RESPONSE: Experts said that is a major myth and ignoring direct correspondence from Wal-Mart is never a good policy but these topics will come up in future conversations with buyers.
Wal-Mart wouldn’t roll this out if it did not have firm legal standing to do so. Suppliers don’t want their buyer bringing this up and dominating the conversation, those meetings with buyers should be focused on how to grow your business with Wal-Mart. Retail insiders expect the new terms will take effect in fiscal 2017, which begins Feb. 1, 2016.
MYTH: You can’t tell Wal-Mart no and survive.
RESPONSE: Suppliers need to respond within the allotted timeframe outlined in the letter, which is 10 to 14 days from receipt. The experts said if a supplier decides to decline the new terms, they need to be prepared to outline their reasons supporting this stance.
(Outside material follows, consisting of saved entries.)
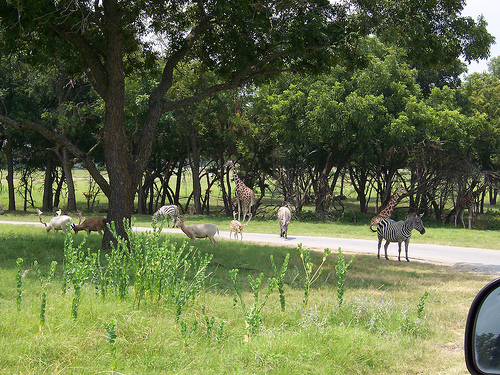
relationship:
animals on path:
[38, 183, 492, 253] [2, 216, 499, 275]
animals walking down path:
[367, 210, 425, 263] [2, 214, 499, 287]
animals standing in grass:
[367, 210, 425, 263] [374, 260, 407, 282]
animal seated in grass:
[367, 185, 408, 227] [24, 235, 353, 370]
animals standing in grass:
[367, 210, 425, 263] [206, 310, 333, 353]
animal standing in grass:
[173, 204, 220, 248] [165, 262, 425, 358]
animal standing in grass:
[67, 212, 112, 237] [265, 287, 374, 368]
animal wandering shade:
[221, 159, 257, 222] [228, 250, 271, 266]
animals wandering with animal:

Some larger suppliers who have done business with Wal-Mart for 15 years or so have pushed back on some of the allowances such as warehousing or new store fees because there was a time when the retailer asked for net pricing.
Wal-Mart, unlike some of its competitors, said in years past that it was not interested in having special buckets for certain allowances. The suppliers said their low everyday price to Wal-Mart has already baked in those fees. Some of the suppliers the experts have counseled have told Wal-Mart if you want those fees now, then price adjustment will have to be made upward, because it’s a zero sum game.
MYTH: It’s okay to accept the cash discount on the new payment terms because it’s only 1%. (For instance Wal-Mart is offering a 1% cash discount if they pay in 30 days instead of the contract’s 60 days.)
RESPONSE: Do not offer a cash discount. While in some cases it may only be 1%, when annualized that becomes 12%, which is not a good interest rate. As a best practice it is better to eliminate the cash discount if possible. Set the payment terms and abide by them. However; if your category traditionally honors cash discounts then might have no choice but continue doing so.
MYTH: I have a great relationship with my buyer and they will take care me.
RESPONSE: Wal-Mart makes it clear that this is on the shared services side of their finance business and the buyers are aligned with this strategy. (Shared services does auditing for retailer and looks for ways to make the retailer more profitable by recovering costs from suppliers.) Making an appeal with the buyer may not be as fruitful because of this alignment to shared services.
MYTH: Wal-Mart is tweaking the terms of payments which will now be tied to rate of sales just because they can do so.
RESPONSE: Wal-Mart does not want to pay for the merchandise before they sell it. Tying payment to sales rates will help alleviate this negative working capital. Amazon does it all the time and so do lots of other retailers. In certain categories like back-to-school the working capital could be tied up for 90 to 120 days in most cases, the same is true for seasonal holiday merchandise.
MYTH: If you give Wal-Mart extended dated on payment terms, will this perhaps open the door for other retailers to demand the same?
RESPONSE: Yes, retailers routinely share best practices with one another several times annually through various forums. You can bet if you give extended dating on payment terms to Wal-Mart then other retailers will likely be asking for it as well.
MYTH: There are no hidden concerns in the contract changes which I also need to be aware?
RESPONSE: Please be aware of the “defective allowance” that Wal-Mart mentions in the contract terms. The retailer wants this allowance to accurately reflect the true situation. Please remember that any markdown at the store level could be classified as “defective” so you want to make sure any agreement you make regarding defective losses is done through a true accounting process. You don’t want to end up having retailer shrink issues tacked onto your costs when they should not apply. Defective allowances can range from 0.25% to as high as 3%, depending upon the item. It is a metric that suppliers should benchmark.